The attorney general’s apology at trial

Before this film project, she had already toppled mountains. First by obtaining custody of Karine. Then by dragging her rapist before a criminal court where he was sentenced to thirty years in prison. A hearing marked by public apologies from the attorney general, who considered that justice “had lacked foresight”. But it was only the beginning.

After the conviction of Roland Blaudy, Laurence Brunet-Jambu wanted to continue his legal fight. She condemned the French state for denial of justice, believing that the public authorities had failed in their protection of the child. Then for gross negligence, before a court of appeal. If I fought, it was so that Karine could stand up. I wanted the magistrates, the doctors and all the people who didn’t listen to me to be able to see it. Its reconstruction went through that,” says Laurence Brunet-Jambu.

It should be noted that, as soon as Karine was born, the midwives at the maternity ward alerted social services about her mother’s behavior. A woman who had been convicted a few years earlier for having killed her baby, the result of rape, with around a hundred stab wounds.

“You must never give up”

And if she wanted to hide her face for a long time, Karine, now 27 years old, decided to take responsibility and pose alongside the one who adopted her. “I often wanted to stop, to give up. But Laurence always wanted to continue. In my opinion. It is thanks to her and thanks to her family that I am here today. What I remember is that you must never give up,” says the young woman.

At the head of the Alexis Danan association, Laurence Brunet-Jambu has become one of the voices that counts in France on the issue of mistreatment. “When I held Karine in my arms when she was born, I knew straight away. But it took twenty-one years for his parents to be convicted (only for witness tampering). She suffered for twenty-one years. It’s not normal, it’s not fair. » A fierce activist, the Rennaise hopes that her fight will serve to protect other children. “Courage can sometimes fail us. To the victims, I want to say that we must fight, make ourselves heard to feel respected. »
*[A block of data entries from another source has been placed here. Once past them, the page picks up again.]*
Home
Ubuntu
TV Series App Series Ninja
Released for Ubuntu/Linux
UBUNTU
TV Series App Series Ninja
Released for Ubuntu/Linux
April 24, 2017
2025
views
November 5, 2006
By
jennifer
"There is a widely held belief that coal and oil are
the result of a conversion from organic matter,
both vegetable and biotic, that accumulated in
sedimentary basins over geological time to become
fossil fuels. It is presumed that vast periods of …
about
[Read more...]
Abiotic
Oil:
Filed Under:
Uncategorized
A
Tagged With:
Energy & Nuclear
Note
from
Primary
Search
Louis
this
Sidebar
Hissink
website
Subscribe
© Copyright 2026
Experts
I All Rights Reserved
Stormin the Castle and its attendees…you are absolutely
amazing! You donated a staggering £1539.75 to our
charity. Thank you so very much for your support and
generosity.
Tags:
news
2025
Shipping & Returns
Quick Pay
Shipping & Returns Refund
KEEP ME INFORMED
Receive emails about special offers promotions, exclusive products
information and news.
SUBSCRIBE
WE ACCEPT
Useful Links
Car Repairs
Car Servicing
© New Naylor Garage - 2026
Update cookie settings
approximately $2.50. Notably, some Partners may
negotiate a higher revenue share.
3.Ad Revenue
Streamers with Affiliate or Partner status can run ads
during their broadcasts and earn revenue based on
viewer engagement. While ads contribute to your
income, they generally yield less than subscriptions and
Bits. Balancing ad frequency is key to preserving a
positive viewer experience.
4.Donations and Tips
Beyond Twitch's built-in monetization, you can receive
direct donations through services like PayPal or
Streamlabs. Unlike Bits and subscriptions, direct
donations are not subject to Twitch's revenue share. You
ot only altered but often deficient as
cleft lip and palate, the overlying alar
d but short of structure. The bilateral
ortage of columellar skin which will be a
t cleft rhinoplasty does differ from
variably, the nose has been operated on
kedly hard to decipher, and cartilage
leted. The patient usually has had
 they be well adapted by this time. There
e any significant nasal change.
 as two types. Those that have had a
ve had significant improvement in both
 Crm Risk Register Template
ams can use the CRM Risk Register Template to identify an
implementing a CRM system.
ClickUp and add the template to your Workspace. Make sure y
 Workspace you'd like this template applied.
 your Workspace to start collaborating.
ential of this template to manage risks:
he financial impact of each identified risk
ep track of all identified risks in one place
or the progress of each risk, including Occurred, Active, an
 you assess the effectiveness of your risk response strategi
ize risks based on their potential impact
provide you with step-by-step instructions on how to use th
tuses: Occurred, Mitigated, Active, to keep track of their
The figures are frightening but “are not decreasing”

In France, 160,000 children are victims of sexual assault each year according to the report of the Independent Commission on Incest and Sexual Violence Against Children (Ciivise). It is estimated that a child dies every five days in their family environment as a result of this violence. According to this same report, the cost of sexual violence against minors is around 10 billion euros per year financed by the French state. “Nothing has changed, the fight remains the same because the numbers are not decreasing,” annoys Laurence Brunet-Jambu. Her immense fight for the one who was only a very little girl has the merit of opening the debate. A first step.